The first Employee Experience goal you can incorporate into your wellness program is flexibility. In an environment where work-life balance is struggling, it is important that any benefit feels like a way to disconnect from an overwhelming work situation. This is the problem often encountered by traditional step challenges, yoga classes, or weight loss challenges: they feel like more work. Burnt-out employees will skip them in an effort to reclaim work-life balance and end up losing out on the benefits. With the right presentation and priorities, however, this is avoidable.
The importance of breaks
Exercise and wellness platforms do not need to feel like additional work. Particularly for people who work remotely, these programs can instead be an opportunity to disconnect. If your movement challenge explicitly asks members to pause work for a daily exercise, you’ll preempt the feeling that your program is additional work. Instead, you will be providing the way to “get out of the office” that many employees are looking for. This is especially true when you let your members pick the time of day for their break.
This focus on mental wellbeing is also an excellent way to engage employees through your wellness program. Communication which focuses on how wellness can reassert control over your life and schedule show that wellbeing is a priority. This encourages employees to be mindful of their mental health and shows that your company cares about them. This sense of connection is the foundation of a positive company culture.
As employees connect with your culture and see it aligning with their values and priorities, they will be more likely to interact with each other. This can encourage them to rebuild the social bonds which have weakened in an era of remote work. In a time when employees often can’t meet face to face, organizations need points of interest which members can build their connections around. A wellness program which embodies a company culture of wellness provides that option.

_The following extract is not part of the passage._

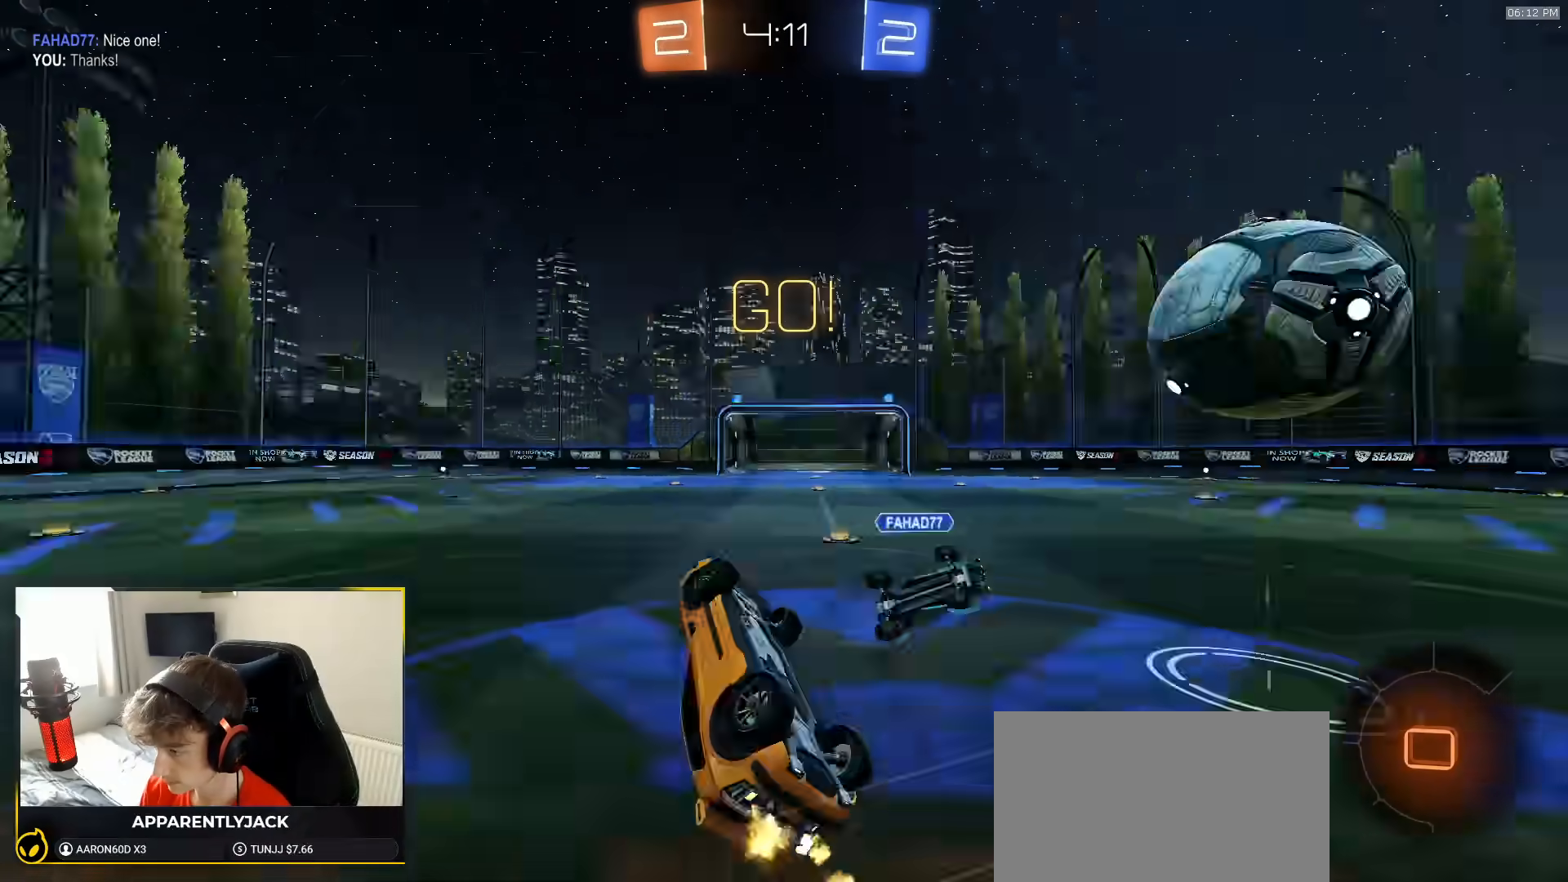
{"buttons": ["R2"], "left_stick": "up-left", "right_stick": "center", "events": [[50, "TRIANGLE", "up"], [167, "L1", "down"], [283, "left_stick", "up-left"], [317, "L1", "up"]]}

The previous few years have been a test of adaptability. The continued unfolding of the pandemic has changed things about office life, employee expectations, and work-life balance that we’ve taken for granted for decades. Changes are frequent, and it’s difficult to separate short fads and overcorrections from long term paradigm shifts. In an environment of great change, it’s important to maintain stability where you can. Keeping your team together is vital, as it means that you can approach a changing environment with people well versed in the fundamentals of your business.
The incentives to change your career are currently high. People are looking to hire, and workers are trying to stay ahead of changes in their own lives. At the same time, people are in need of points of stability which help keep their lives sane. It’s important to employers and employees that company culture provides a positive employee experience. Directing wellness efforts to these goals is a way to future-proof your workforce and business against uncertainty.